Fire, man, treasury's income product plans

Treasury’s plans for proposed retirement income products to be designed for sale without a professional advice requirement could be bad news for retirees, a financial planner has said.

Speaking at the Financial Services Council summit last week, Department of Treasury retirement income policy head Robert Jeremenko said comprehensive income products for retirement (CIPRs) should be built to allow clients to purchase them without receiving advice.

The government is currently working with consumer and industry groups to develop CIPRs aimed at addressing super fund members’ needs in retirement through annuity-style products.

According to Mr Jeremenko, these products should be available for sale without a requirement for clients to seek advice.

“The government wants to establish this in a way that the offer of a CIPR would not be financial advice, so that means we need to look at what the definition of intra-fund advice is going forward to accommodate that,” he said.

“In and of itself, the offer of a CIPR is not financial advice.”

However, speaking to Nest Egg sister site ifa, Lifespan Financial Planning chief executive Eugene Ardino said deregulation of CIPR advice is “not in the public interest” and could be damaging for retirees.

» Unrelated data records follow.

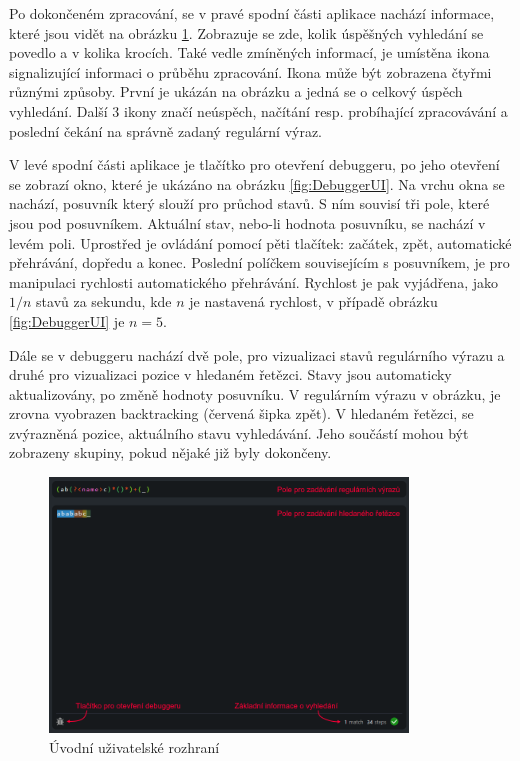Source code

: Po dokončeném zpracování, se v pravé spodní části aplikace nachází informace, které jsou vidět na obrázku \ref{fig:GeneralUI}.
Zobrazuje se zde, kolik úspěšných vyhledání se povedlo a v kolika krocích.
Také vedle zmíněných informací, je umístěna ikona signalizující informaci o průběhu zpracování.
Ikona může být zobrazena čtyřmi různými způsoby.
První je ukázán na obrázku a jedná se o celkový úspěch vyhledání.
Další 3 ikony značí neúspěch, načítání resp. probíhající zpracovávání a poslední čekání na správně zadaný regulární výraz.

V levé spodní části aplikace je tlačítko pro otevření debuggeru, po jeho otevření se zobrazí okno, které je ukázáno na obrázku \ref{fig:DebuggerUI}.
Na vrchu okna se nachází, posuvník který slouží pro průchod stavů.
S ním souvisí tři pole, které jsou pod posuvníkem.
Aktuální stav, nebo-li hodnota posuvníku, se nachází v levém poli.
Uprostřed je ovládání pomocí pěti tlačítek: začátek, zpět, automatické přehrávání, dopředu a konec.
Poslední políčkem souvisejícím s posuvníkem, je pro manipulaci rychlosti automatického přehrávání.
Rychlost je pak vyjádřena, jako $1/n$ stavů za sekundu, kde $n$ je nastavená rychlost, v případě obrázku \ref{fig:DebuggerUI} je $n = 5$.

Dále se v debuggeru nachází dvě pole, pro vizualizaci stavů regulárního výrazu a druhé pro vizualizaci pozice v hledaném řetězci.
Stavy jsou automaticky aktualizovány, po změně hodnoty posuvníku.
V regulárním výrazu v obrázku, je zrovna vyobrazen backtracking (červená šipka zpět).
V hledaném řetězci, se zvýrazněná pozice, aktuálního stavu vyhledávání.
Jeho součástí mohou být zobrazeny skupiny, pokud nějaké již byly dokončeny.

\begin{figure}[!h]
	\centering
	\includegraphics[width=0.85\textwidth]{Figures/appWindow.png}
	\caption{Úvodní uživatelské rozhraní}
	\label{fig:GeneralUI}
\end{figure}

He explained that while anyone can invest in a product without advice, regulators’ role is to dictate who can advise on certain products and who cannot.

“So, what Treasury seems to be suggesting is that it be possible for anyone to advise on these investment products, including the person trying to sell it,” Mr Ardino argued.

“If you go with this suggestion then you would have the sales team of a super fund trying to sell these products to retirees and I’m sure I don’t need to explain the problems with this model.

“If you want to structure CIPRs so that clients won’t need advice then structure them so that they are simple, which is difficult as they are complex instruments.

He said it won’t be any easier to stop savers from receiving CIPR advice than to force them to seek advice.

“All you can do is decide who can and cannot provide that advice and there is just no good reason to say that anyone can advise on CIPRs,” Mr Ardino said.

In line with Rice Warner’s calls for CIPRs to be classified as financial products, Mr Ardino said they shouldn’t be available without advice from qualified advisers – and not super funds’ sales teams.

“Let the fund provide objective factual information, which is allowed of any financial product, but leave the advice to advisers,” he said.